Document section:
• • •

According to Hall, Willie Nelson and Waylon Jennings were members of the club.
In 1985, Stubblefield moved to Austin and opened Stubb's, a legendary club with a legendary sauce, that still opens its doors to new talent pouring into town each year for the South by Southwest music conference.
When we produced the Hidden Kitchens Texas radio special, we recorded music for the hourlong program in Austin at KUT studios with Gilmore, steel guitar player Cindy Cashdollar and bass player Tom Corwin. During the recording session, Ely came by. Gilmore and the Elys are longtime friends from Lubbock. When we started talking about Hidden Kitchens Texas, the conversation quickly turned to Stubb.
"Stubb had this deep, beautiful voice," Gilmore says. "He just exuded love. He'd get up and say, 'Ladies and gentlemen, my name is Stubb, and I'm a cook.'"
"I never had any Stubb's barbecue," Hall says. "Stubb and I were great friends. I loved him like a brother. But I never told him — I was a vegetarian."
Produced by The Kitchen Sisters, Davia Nelson and Nikki Silva, with Laura Folger and Nathan Dalton. Mixed by Jim McKee.

• • •

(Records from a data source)

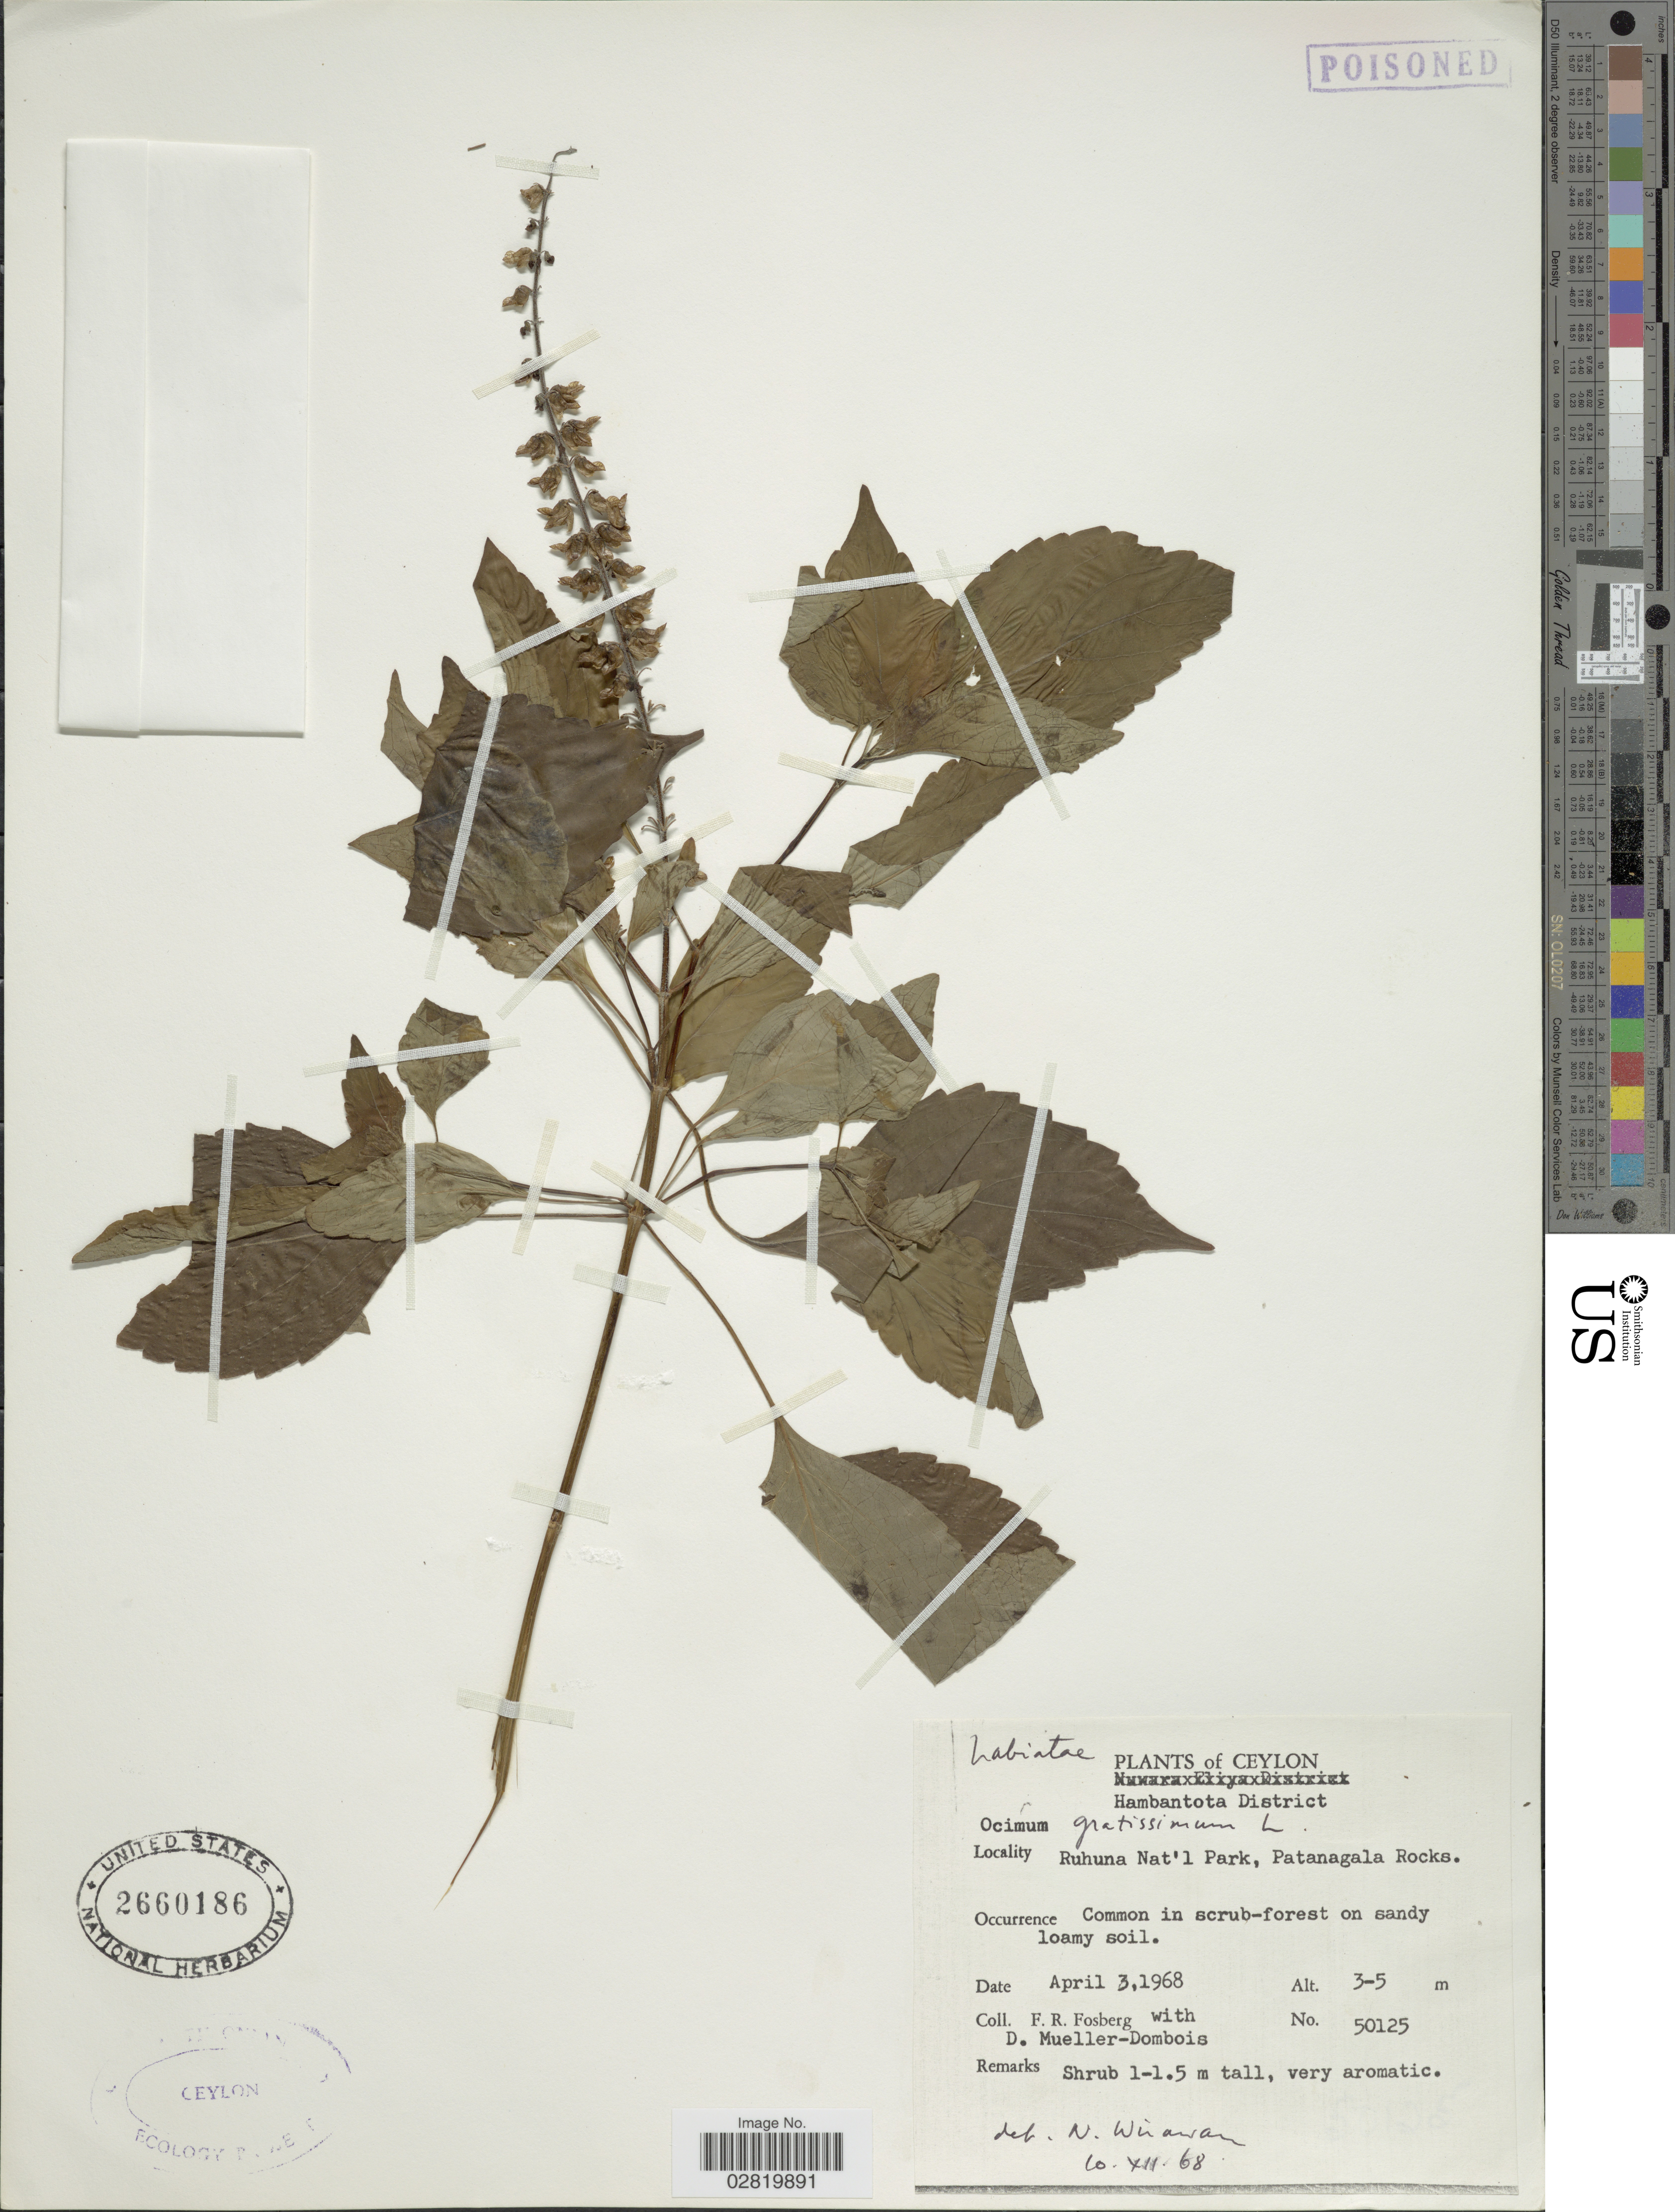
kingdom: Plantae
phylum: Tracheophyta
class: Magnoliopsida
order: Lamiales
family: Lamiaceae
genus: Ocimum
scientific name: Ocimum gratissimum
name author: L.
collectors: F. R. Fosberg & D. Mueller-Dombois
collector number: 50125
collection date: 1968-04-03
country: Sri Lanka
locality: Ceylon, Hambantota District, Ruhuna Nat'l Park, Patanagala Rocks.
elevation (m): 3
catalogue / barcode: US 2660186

• • •

What to work on:
• a. According to the piece on Stubb, where was the music for the hourlong Hidden Kitchens Texas program recorded?
• b. From the piece on Stubb, reproduce the part that opens with the words containing "In 1985, Stubblefield" and closes with "Southwest music conference.".
• c. Carry the piece on Stubb forward from its last sentence.

Solved tasks:
• a. In Austin at KUT studios.

• b.
In 1985, Stubblefield moved to Austin and opened Stubb's, a legendary club with a legendary sauce, that still opens its doors to new talent pouring into town each year for the South by Southwest music conference.

• c.
Smoking a whole beef brisket requires deep commitment — literally. Plan on 1 1/2 hours per pound of brisket. This means at least 15 hours for a "small" 10-pound brisket, and 24 hours for a 16-pounder! But once the meat's on the grill, the hard labor's done. Just tend to the temperature, the smoke and, if desired, give it an occasional mop. Stubb's Restaurant Rub For Meats
Makes about 1 1/2 cups; enough for a large brisket or three slabs of ribs
1/2 cup black pepper, preferably medium ground
1/2 cup Stubb's Bar-B-Q Spice Rub
1/4 cup granulated garlic or garlic powder
3 tablespoons onion powder
2 tablespoons all-purpose seasoning salt
1 9-to-11-pound trimmed brisket, with about a 1/4-inch layer of fat
2 cups Stubb's Moppin' Sauce (optional)
8 cups woodchips, or 12 chunks, soaked
Barbecue sauce (optional)
In a small bowl, combine the pepper, Spice Rub, granulated garlic, onion powder, and seasoning salt and set aside
Rinse the brisket and pat dry with paper towels. Generously coat the brisket with the spice rub mixture on all sides. Brush with mopping sauce (if using). Let it come to room temperature while the grill fires up.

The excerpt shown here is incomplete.